I think one of the most prevalent features that sparks confusion is the issue of color. We’ve come to divide and associate race/ethnicity by skin color. Because of this, I don’t even pass as a stereotypical European Spaniard. My brother’s favorite joke is to gasp when he sees me in the hallway, “Oh my bad, I thought I saw a ghost” or “Casper!!” Yeah, I’m pale. Milky. Never experienced a tan, only a burn. Go ahead, count the veins you can clearly see.  Our society perpetuates the image that any real Spanish speaker is a certain shade that I will never fit. As irritating as status quo’s are, I enjoy bursting the bubble of some, being proof that pale Latinas exist.

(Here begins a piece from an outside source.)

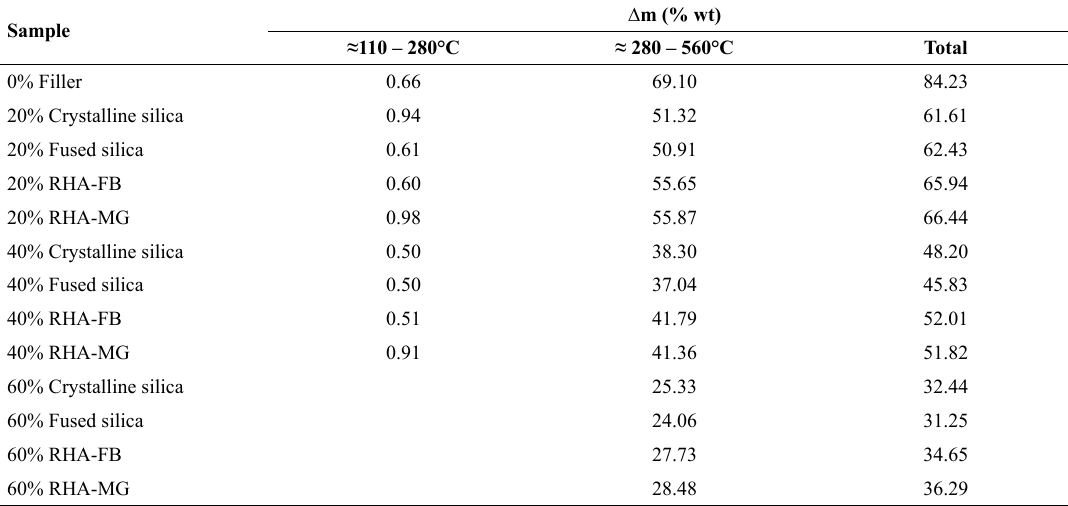
Table 3. Critical limits of the thermogravimetric analysis of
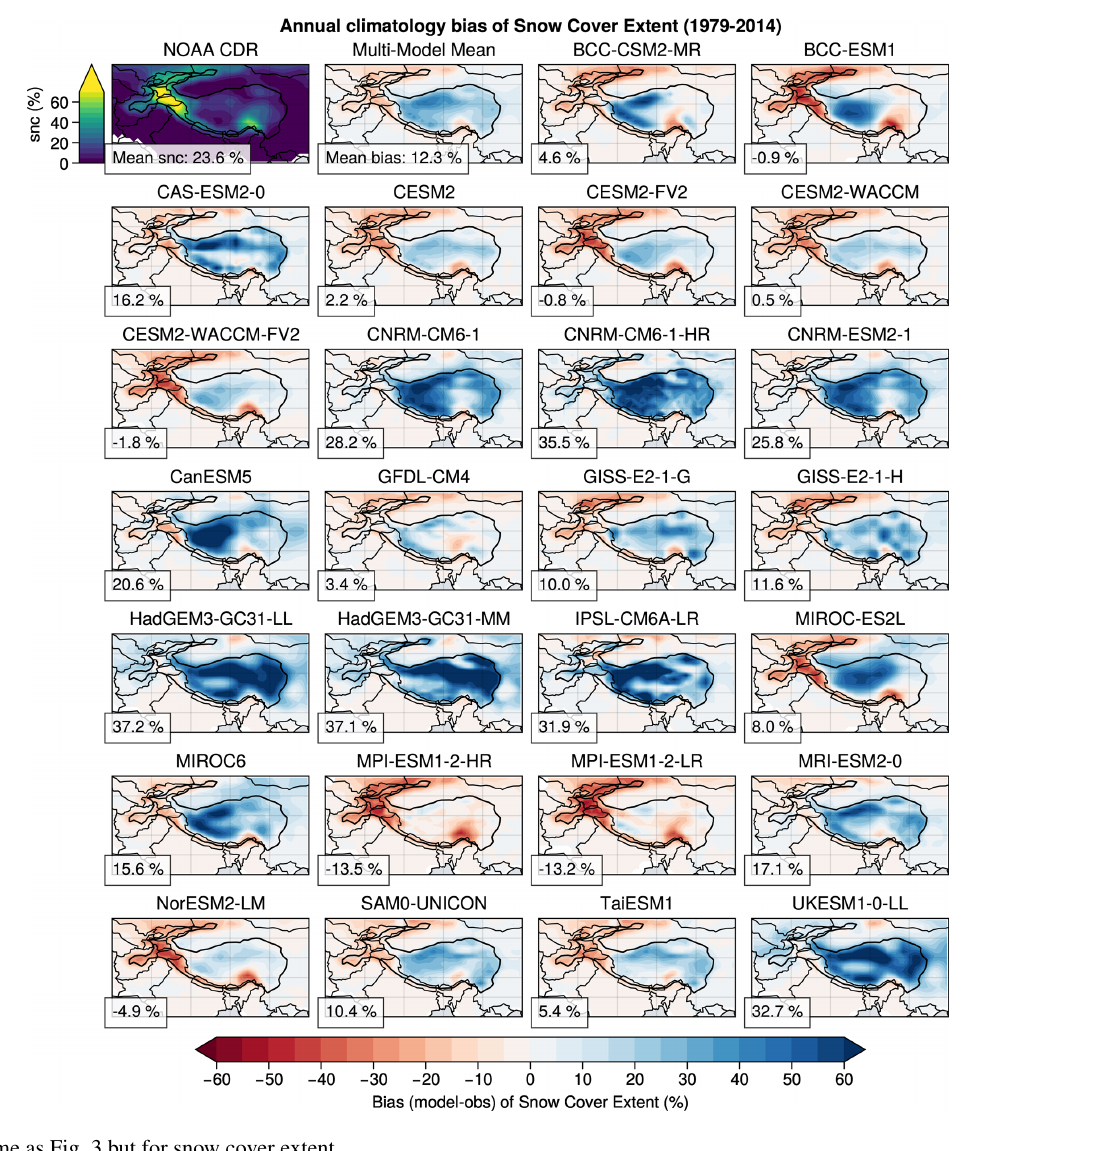
Figure B1. Same as Fig. 3 but for snow cover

To give a real world example, I was in a group of 3 other girls in class one day. They looked Latina (by stereotypical standards – and to clarify, nothing wrong with that, just painting the picture). One of them asked, “Do you two speak Spanish?” I looked up about to answer, then realized she wasn’t talking to me (Duh, should have realized by the “two”). I was genuinely sad for a moment. One said no, she forgot. The other said yes. Dammit, I was having a candid moment, so I said “Yeah I do too.” She then asked, “Oh you learned it in school?” Insert bigger sad face here. “No, my mother’s Chilean, I grew up-” (You know the rest). All our faces got red, realizing how awkward interesting it is when stereotypes are so prevalent we’re shocked when they’re broken.

Another benefit that’s come of this is, as mentioned before, seeing “differences” as normal, appreciating them but not freaking out about them. I grew up next to an African American family, and their four daughters. It wasn’t until around fourth grade did we realize that our hair was different. We put grease in my hair, and it wasn’t having the same effect as it did on them. I like to say I grew up semi-color blind. A lot of things were pointed out to me, like when I was hanging out with the latinos in my elementary school who were taking English as a Second Language, then other English speaking white kids “informed me” about what I now recognize as slurs and stereotypes. I also experienced a reenactment of when Babe separated the chickens by color by those same kids. Like I said – confusion came about when I was told to be confused, and differences came about when I was told to treat them like a bad, separating feature. 

Every day it is always there and always marked: My skin in relation to my language at the moment, my language in relation to the place I am in, and my accent in relation to an assumed history. All of this causes nothing but confusion from an outsider, and it is astounding how many outsiders there are, who cannot begin to debunk my identity and my history and how I came to be such a bundle of trilingual, cross cultural characteristics.

Society enjoys boxes and labels and nothing fluid crossing in and out. It is hard for people to wrap their mind around a person who can travel in and out of a giant Venn diagram, and the sentiment towards it is that it is a very messy, confusing thing to be.

There is a Chinese saying that women are like water, and I believe that exemplifies how mixed people are. I am a confusing fluidity, and if society takes that negatively then so be it. Embracing that otherness and being branded as an outsider in a negative fashion? No, I take that in a reverse fashion.

Those who imply my identity should be confusing are the confused ones, and those who do not understand and see this as an impediment are the ones who should reevaluate their preconceived and preset notions. I have concluded that I will never be confused about my identity.

My language has made me and brought me across countries and cultures and continues to move me, and hand in hand with that, my physical traits do not add or diminish anything to my true self or my language. With this conviction I will force the security out of pre-set simple ideals and of uncomplicated and pre-defined boxes with which our language and identity is forced into. Ultimately, I have one personal language, Chilean[sometimes Mexican]Spanish-[Texan]English-Spanglish, because it defines my own personhood, which is never confusing to me.

* See, the world tends to see all Hispanics/Latinos as being Mexican, and alliterations are easy.